**EXTRACT:**
==*==
What will happen when CPU keeps launching kernels without waiting, overloading the GPU?

I have a use case where all kernels will aggregate results to the same memory address. In this case the CPU keeps launching kernels without waiting, until all kernels are finished, then it reads the result address.

In this manner, since kernel launch is non-blocking, the CPU will inevitably overload the GPU, what is the expected consequence on the GPU & CPU side?

What I currently observe is that CPU seems to be somewhat busy, and the overall time is lengthened.

Thanks for the help!

The command queue into which the host emits kernel launches has a finite length. If the queue is full, a kernel launch becomes blocking, as the host has to wait for space in the queue to free up so the next kernel launch can be placed into the queue.

In the past, people have reported in these forums on experiments they created to determine the depth of the GPU command queue. I seem to recall that they observed a depth on the order of 1000 kernel launches. Experiments over the years have shown that the maximum launch rate of null kernels holds steady at around 200,000 per second across multiple GPU generations, i.e. this is the maximum rate at which the GPU can drain the command queue.

The GPU command queue can, like any finite-sized buffer, only absorb a temporary imbalance between the producing and consuming sides. Generally one would want to strive for kernel execution times in the millisecond rather than microsecond range.

1 Like

Thanks! Very accurate description.
==*==
**DIRECTIONS:**
1. For the forum thread on GPU kernel launches, decide whether each statement agrees with it, answering yes or no and quoting the deciding words: (a) a kernel launch turns blocking once the command queue is full; (b) the maximum launch rate of null kernels has climbed with each new GPU generation; (c) the reply advises aiming for kernel execution times in the microsecond range.
2. Put the lines of the records from the line with "La maggior parte" to the line with "Le chiavi SSH pubbliche possono" into a Markdown table with the columns Number and Record line, one row per line, with blank lines left out.
==*==
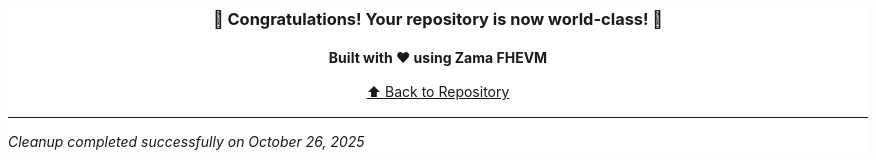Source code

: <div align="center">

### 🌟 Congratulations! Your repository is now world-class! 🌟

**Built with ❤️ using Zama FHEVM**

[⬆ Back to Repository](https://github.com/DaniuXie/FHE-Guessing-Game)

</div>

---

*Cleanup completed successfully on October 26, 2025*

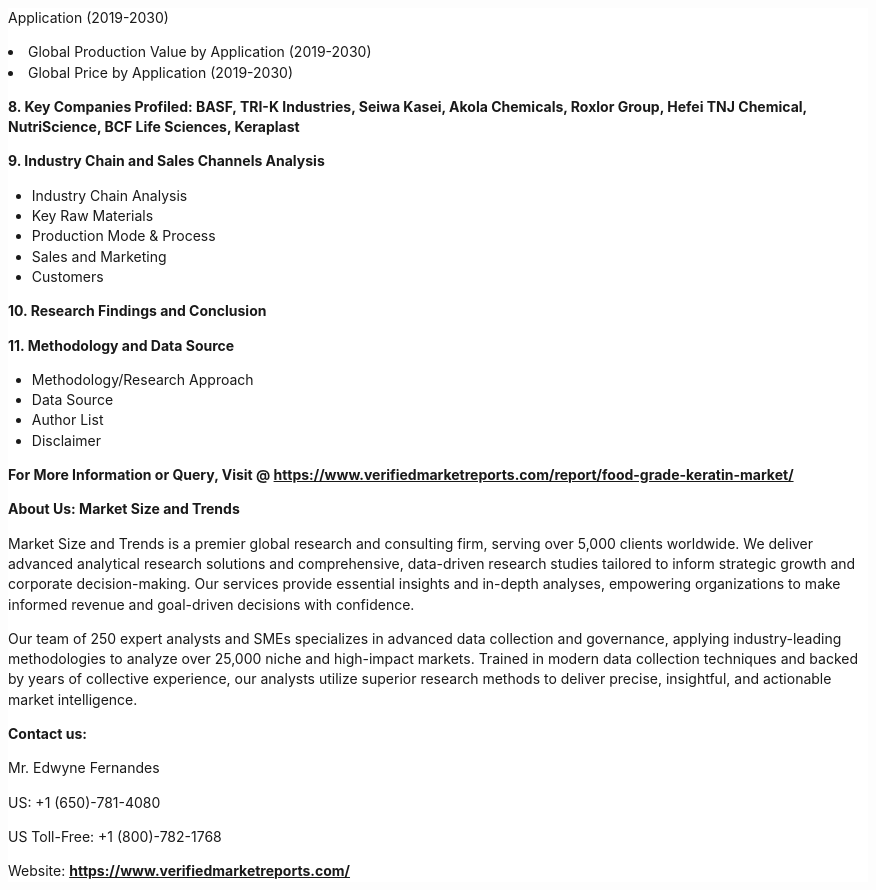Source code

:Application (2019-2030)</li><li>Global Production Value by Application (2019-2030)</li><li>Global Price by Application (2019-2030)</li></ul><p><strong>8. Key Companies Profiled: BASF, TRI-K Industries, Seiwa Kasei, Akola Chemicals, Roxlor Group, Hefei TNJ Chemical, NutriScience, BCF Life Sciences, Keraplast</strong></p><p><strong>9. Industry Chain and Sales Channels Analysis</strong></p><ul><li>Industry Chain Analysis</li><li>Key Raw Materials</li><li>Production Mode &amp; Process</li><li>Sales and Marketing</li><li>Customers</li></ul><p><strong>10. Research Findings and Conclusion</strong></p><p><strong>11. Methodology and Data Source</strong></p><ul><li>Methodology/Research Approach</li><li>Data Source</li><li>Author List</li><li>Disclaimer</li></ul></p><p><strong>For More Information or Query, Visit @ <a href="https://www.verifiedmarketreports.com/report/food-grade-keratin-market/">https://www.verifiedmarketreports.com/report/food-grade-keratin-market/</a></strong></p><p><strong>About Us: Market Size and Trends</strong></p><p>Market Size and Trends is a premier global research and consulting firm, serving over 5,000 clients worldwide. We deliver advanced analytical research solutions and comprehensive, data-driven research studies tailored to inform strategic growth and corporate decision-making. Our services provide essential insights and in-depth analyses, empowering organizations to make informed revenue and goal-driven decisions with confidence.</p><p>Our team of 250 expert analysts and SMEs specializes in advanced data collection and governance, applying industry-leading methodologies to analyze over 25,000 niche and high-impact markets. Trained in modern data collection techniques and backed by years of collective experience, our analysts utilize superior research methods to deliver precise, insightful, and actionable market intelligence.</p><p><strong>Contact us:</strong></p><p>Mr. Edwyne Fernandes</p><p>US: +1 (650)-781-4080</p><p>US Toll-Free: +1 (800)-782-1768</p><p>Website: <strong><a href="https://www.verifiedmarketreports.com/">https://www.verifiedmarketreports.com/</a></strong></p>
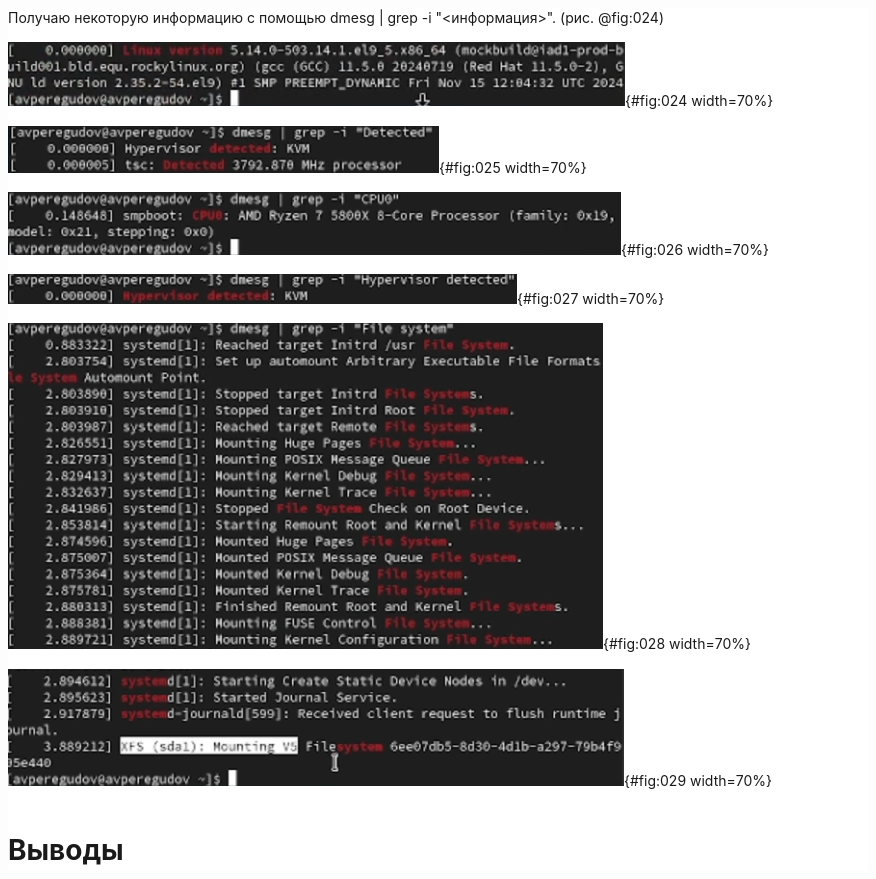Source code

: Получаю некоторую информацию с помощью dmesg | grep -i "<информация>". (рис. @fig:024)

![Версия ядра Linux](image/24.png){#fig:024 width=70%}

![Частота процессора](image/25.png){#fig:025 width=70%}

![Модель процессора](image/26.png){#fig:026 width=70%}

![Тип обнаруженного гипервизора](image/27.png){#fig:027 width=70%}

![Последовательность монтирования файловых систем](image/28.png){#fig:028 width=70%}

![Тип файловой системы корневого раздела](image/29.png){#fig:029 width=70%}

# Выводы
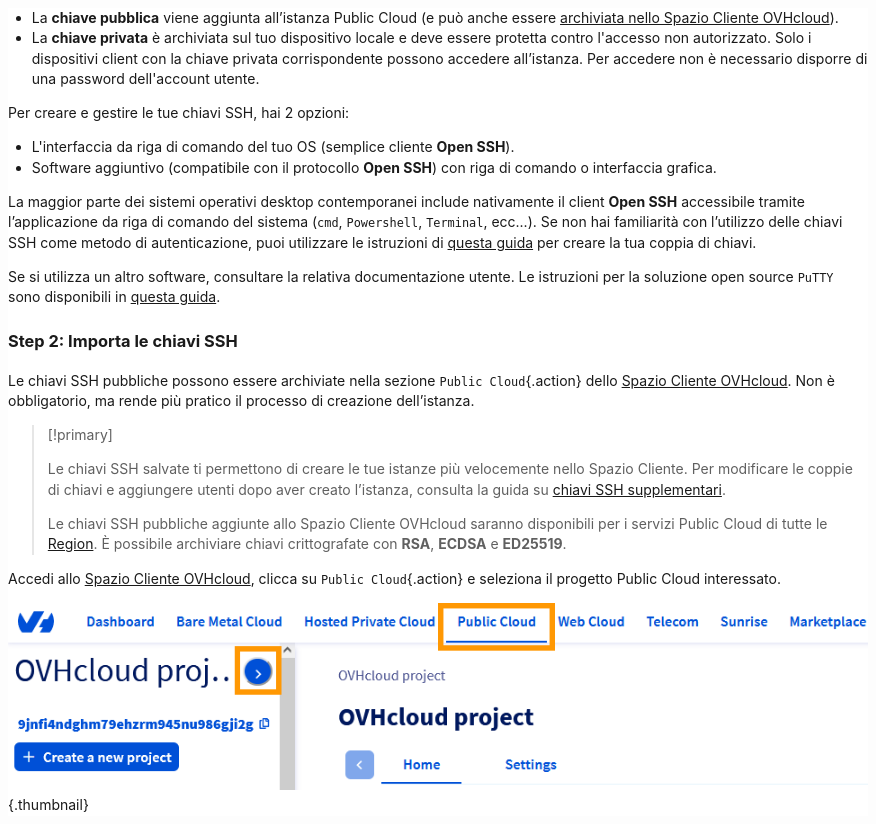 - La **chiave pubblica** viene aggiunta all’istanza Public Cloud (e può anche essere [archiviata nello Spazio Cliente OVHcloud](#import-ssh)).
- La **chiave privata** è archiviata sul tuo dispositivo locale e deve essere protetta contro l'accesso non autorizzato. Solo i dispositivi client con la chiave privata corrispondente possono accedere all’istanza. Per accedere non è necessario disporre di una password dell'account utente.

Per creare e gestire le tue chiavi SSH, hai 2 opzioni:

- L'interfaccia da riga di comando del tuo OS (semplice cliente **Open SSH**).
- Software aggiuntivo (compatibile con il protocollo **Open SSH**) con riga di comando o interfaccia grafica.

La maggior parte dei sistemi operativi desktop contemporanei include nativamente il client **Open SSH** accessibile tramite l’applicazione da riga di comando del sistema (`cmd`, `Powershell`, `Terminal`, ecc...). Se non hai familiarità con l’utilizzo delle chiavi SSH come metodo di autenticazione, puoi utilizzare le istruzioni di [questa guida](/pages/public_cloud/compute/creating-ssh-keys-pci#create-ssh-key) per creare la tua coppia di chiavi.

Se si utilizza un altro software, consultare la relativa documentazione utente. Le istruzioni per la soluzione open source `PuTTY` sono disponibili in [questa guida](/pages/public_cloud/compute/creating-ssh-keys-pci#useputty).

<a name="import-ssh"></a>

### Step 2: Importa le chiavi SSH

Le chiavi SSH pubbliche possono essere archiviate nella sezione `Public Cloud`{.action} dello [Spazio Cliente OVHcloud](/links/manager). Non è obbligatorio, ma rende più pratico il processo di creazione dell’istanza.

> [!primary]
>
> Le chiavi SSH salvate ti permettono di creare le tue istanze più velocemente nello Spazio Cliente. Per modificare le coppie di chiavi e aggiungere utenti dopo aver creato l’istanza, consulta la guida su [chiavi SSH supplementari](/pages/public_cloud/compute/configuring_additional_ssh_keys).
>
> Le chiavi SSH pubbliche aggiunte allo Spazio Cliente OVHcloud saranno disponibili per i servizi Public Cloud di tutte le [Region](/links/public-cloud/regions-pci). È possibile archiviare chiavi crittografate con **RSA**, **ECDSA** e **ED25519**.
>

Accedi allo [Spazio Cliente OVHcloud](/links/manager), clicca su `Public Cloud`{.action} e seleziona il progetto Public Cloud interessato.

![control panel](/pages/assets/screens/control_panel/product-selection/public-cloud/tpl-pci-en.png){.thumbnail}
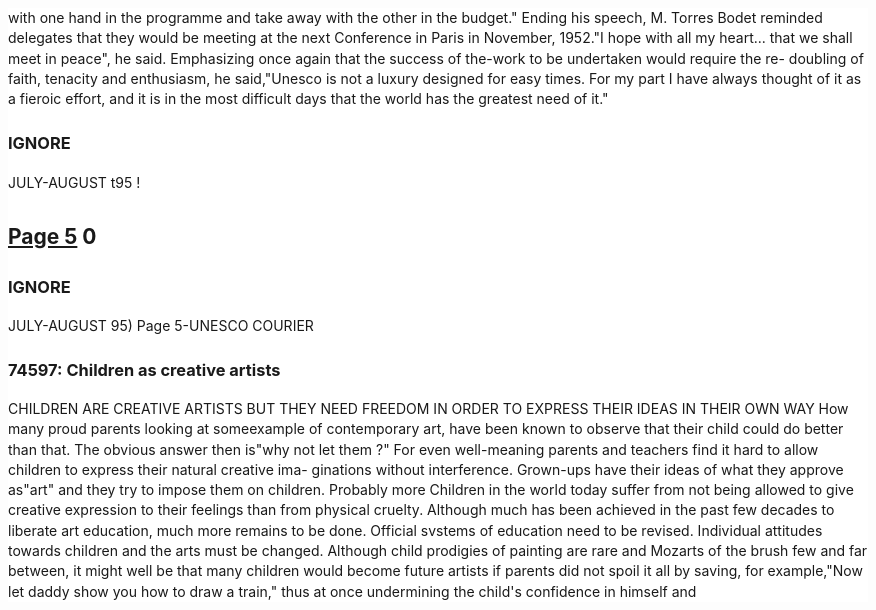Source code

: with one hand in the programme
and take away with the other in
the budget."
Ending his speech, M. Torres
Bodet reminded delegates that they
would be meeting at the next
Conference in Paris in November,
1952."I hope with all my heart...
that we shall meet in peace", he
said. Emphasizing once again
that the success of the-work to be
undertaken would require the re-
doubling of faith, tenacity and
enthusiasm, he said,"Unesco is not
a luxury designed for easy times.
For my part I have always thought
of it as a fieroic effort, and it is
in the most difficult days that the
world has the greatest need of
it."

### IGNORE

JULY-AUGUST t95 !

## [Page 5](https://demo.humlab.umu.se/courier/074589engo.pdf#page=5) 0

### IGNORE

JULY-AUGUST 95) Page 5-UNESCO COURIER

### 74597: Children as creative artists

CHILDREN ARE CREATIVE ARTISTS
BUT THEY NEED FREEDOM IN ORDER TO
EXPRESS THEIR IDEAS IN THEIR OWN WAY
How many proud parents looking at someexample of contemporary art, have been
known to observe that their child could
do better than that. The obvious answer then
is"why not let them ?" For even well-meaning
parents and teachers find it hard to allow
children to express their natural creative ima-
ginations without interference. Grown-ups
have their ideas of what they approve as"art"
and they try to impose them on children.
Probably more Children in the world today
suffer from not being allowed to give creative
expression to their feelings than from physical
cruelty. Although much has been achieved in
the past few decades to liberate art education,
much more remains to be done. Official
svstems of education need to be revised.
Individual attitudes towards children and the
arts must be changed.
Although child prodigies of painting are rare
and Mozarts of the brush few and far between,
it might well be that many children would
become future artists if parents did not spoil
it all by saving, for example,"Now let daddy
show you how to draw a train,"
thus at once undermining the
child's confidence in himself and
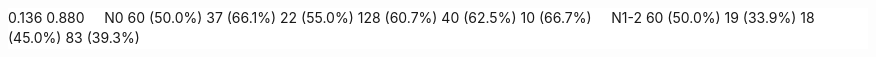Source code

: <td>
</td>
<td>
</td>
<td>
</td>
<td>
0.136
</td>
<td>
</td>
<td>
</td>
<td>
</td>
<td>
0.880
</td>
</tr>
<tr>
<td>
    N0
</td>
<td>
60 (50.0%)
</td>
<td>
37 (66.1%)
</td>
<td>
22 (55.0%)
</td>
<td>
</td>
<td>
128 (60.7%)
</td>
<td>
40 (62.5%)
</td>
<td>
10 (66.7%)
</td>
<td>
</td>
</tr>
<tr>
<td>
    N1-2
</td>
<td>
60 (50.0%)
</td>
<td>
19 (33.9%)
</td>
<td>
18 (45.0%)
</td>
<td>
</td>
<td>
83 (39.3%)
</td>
==*==
**WRITTEN RESPONSES:**
1.
(a) Yes: "If the queue is full, a kernel launch becomes blocking"
(b) No: "the maximum launch rate of null kernels holds steady at around 200,000 per second across multiple GPU generations"
(c) No: "Generally one would want to strive for kernel execution times in the millisecond rather than microsecond range."

2.
| Number | Record line |
|---|---|
| 1 | La maggior parte dei sistemi operativi desktop contemporanei include nativamente il client **Open SSH** accessibile tramite l’applicazione da riga di comando del sistema (`cmd`, `Powershell`, `Terminal`, ecc...). Se non hai familiarità con l’utilizzo delle chiavi SSH come metodo di autenticazione, puoi utilizzare le istruzioni di [questa guida](/pages/public_cloud/compute/creating-ssh-keys-pci#create-ssh-key) per creare la tua coppia di chiavi. |
| 2 | Se si utilizza un altro software, consultare la relativa documentazione utente. Le istruzioni per la soluzione open source `PuTTY` sono disponibili in [questa guida](/pages/public_cloud/compute/creating-ssh-keys-pci#useputty). |
| 3 | <a name="import-ssh"></a> |
| 4 | ### Step 2: Importa le chiavi SSH |
| 5 | Le chiavi SSH pubbliche possono essere archiviate nella sezione `Public Cloud`{.action} dello [Spazio Cliente OVHcloud](/links/manager). Non è obbligatorio, ma rende più pratico il processo di creazione dell’istanza. |